● Text shown:
Studio album by Yomo & Maulkie
- Released: September 17, 1991
- Recorded: 1991
- Studio: Audio Achievements (Torrance, California)
- Genres: West Coast hip hop; gangsta rap; hardcore rap;
- Length: 52:37
- Labels: Ruthless; Atlantic;
- Producers: Eazy-E (exec.); DJ Yella;

Singles from Are U Xperienced?
- "Mama Don't" Released: 1991; "Mockingbird" Released: 1991; "Glory / Are U Xperienced" Released: 1991;

= Are U Xperienced? =

Are U Xperienced? is the debut and only studio album by American hip hop duo Yomo & Maulkie. It was named after the Jimi Hendrix 1967 album Are You Experienced. It was released on September 17, 1991 via Eazy-E's Ruthless Records, and was produced by DJ Yella. Though the album was met with some positive reviews, it was a commercial failure and did not appear on any album charts. Three singles were released: "Mama Don't", "Mockingbird", "Glory"/"Are U Xperienced?", but the only single "Glory" made it to the Billboard charts, peaking at number 7 on the Hot Rap Songs. Labelmates Jimmy Z and Jewell were featured on the album.

● Work to complete:
- a) According to the text about Are U Xperienced?, which single reached the Billboard charts, and what was its peak position?
- b) Reproduce the passage of the text about Are U Xperienced? verbatim, from "Are U Xperienced? is" up to and including "on the album.".
Rely only on the text about Are U Xperienced?, not on the listing.

● Data below:
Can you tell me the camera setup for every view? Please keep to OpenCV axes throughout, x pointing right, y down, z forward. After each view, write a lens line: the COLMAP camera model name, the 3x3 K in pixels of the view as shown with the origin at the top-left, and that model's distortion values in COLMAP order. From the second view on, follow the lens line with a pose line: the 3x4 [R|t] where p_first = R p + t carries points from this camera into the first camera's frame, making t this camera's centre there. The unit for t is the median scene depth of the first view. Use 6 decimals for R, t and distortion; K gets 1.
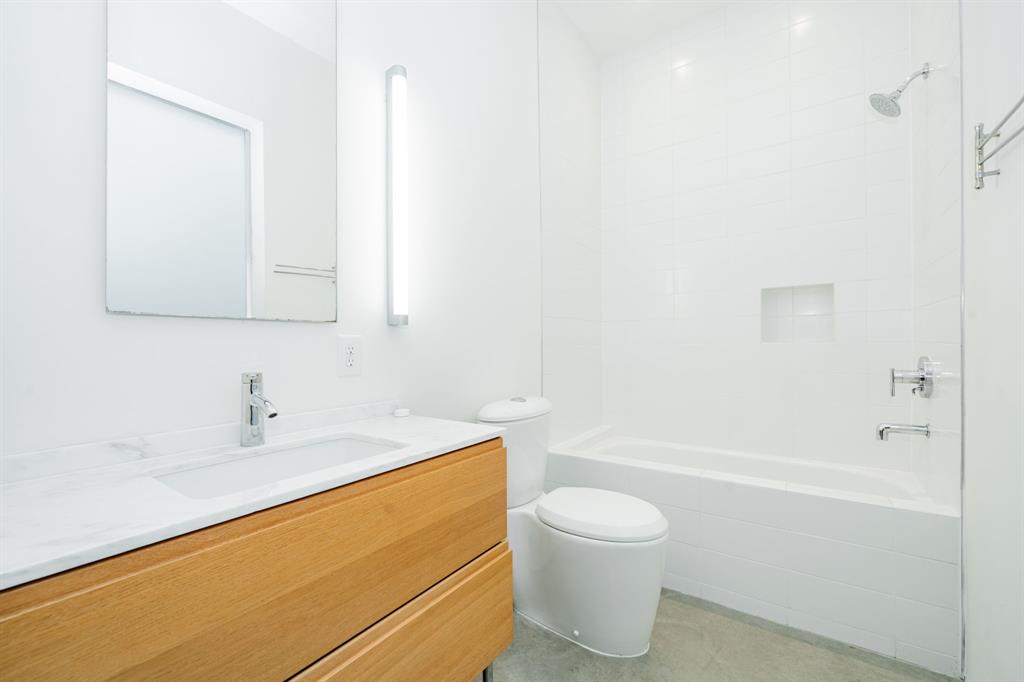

● Task-by-task outputs:
- a) "Glory" peaked at number 7 on the Hot Rap Songs.

- b)
Are U Xperienced? is the debut and only studio album by American hip hop duo Yomo & Maulkie. It was named after the Jimi Hendrix 1967 album Are You Experienced. It was released on September 17, 1991 via Eazy-E's Ruthless Records, and was produced by DJ Yella. Though the album was met with some positive reviews, it was a commercial failure and did not appear on any album charts. Three singles were released: "Mama Don't", "Mockingbird", "Glory"/"Are U Xperienced?", but the only single "Glory" made it to the Billboard charts, peaking at number 7 on the Hot Rap Songs. Labelmates Jimmy Z and Jewell were featured on the album.